Gruba-McCallister also queries current students about problems and positives through shorter surveys, casual forums and annual committees. Site supervisors, who work with the students as they are developing their clinical skills outside the school, add to the collection of feedback.
The surveys are required for both APA and regional accreditation, but Gruba-McCallister says administrators at Adler really want to know what they need to do better. Students appreciate such efforts because they want to be sure their time and money are well spent and they will be equipped to succeed in the professional arena, says Fasula.
Collecting data, though, isn't the most challenging aspect of accountability, Gruba-McCallister says. It's putting that feedback into effect in a sensible way.
For one, it's dangerous to constantly make changes to an established curriculum because good aspects could then be inadvertently thrown out with the bad, he says.

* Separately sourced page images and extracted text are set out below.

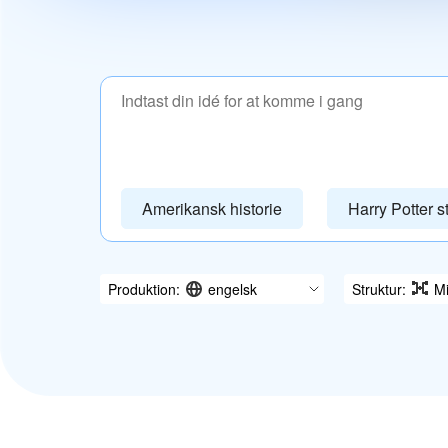
Amerikansk historie
Harry Potter 
Produktion:
engelsk
Struktur:
M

A more sensible strategy, he adds, is to tweak things where there are weaknesses. For example, if surveys show students aren't gaining enough knowledge in a particular area, the faculty could change a particular course to emphasize that topic or assess it more rigorously. That way, students are protected from omissions in the curriculum that might leave them unprepared to compete after graduation. However, Gruba-McCallister adds, more substantive curricular changes are inevitable over the long term to prepare students to enter a changing marketplace.
That's particularly true for doctoral-level students whose roles in mental health treatment are shifting, he says.

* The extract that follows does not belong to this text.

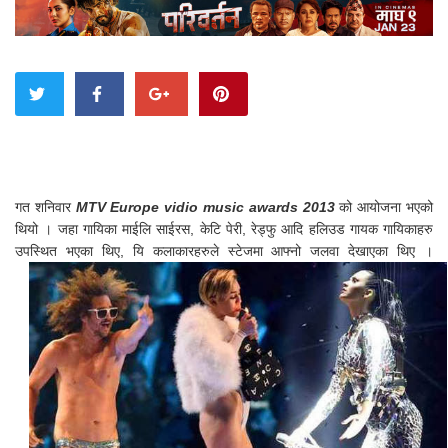
गत शनिवार
MTV Europe vidio music awards 2013
को आयोजना भएको
थियो । जहा गायिका माईलि साईरस, केटि पेरी, रेड्फु आदि हलिउड गायक गायिकाहरु
उपस्थित भएका थिए, यि कलाकारहरुले स्टेजमा आफ्नो जलवा देखाएका थिए ।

"When we look at our doctoral students we see that within three or four years, they're in management positions, and they have to learn skills like administration and business on the fly," he says. "That's something we're working to better incorporate into our curriculum."
Feedback at Adler has led administrators to embark on an overall philosophical shift as well; in coming years, they will emphasize the role of psychologists in social justice issues by teaching advocacy and policy skills.
"This change has come partly out of student surveys and partly out of faculty feedback, but it's also come from our looking at long-term plans and where we want to take the school," Gruba-McCallister says.
And as they interpret feedback and make changes, Adler administrators also tell students and faculty what's going on in the marketplace, what alums are saying and what the school is doing about it. They also provide such information to prospective students.
"There are meetings every term where faculty provide lunch for students and it's basically just an hour or two hours of letting the students know what's being done in terms of institutional research and how curriculums are changing," Fasula says. "It's a good reminder that the faculty here really care about students."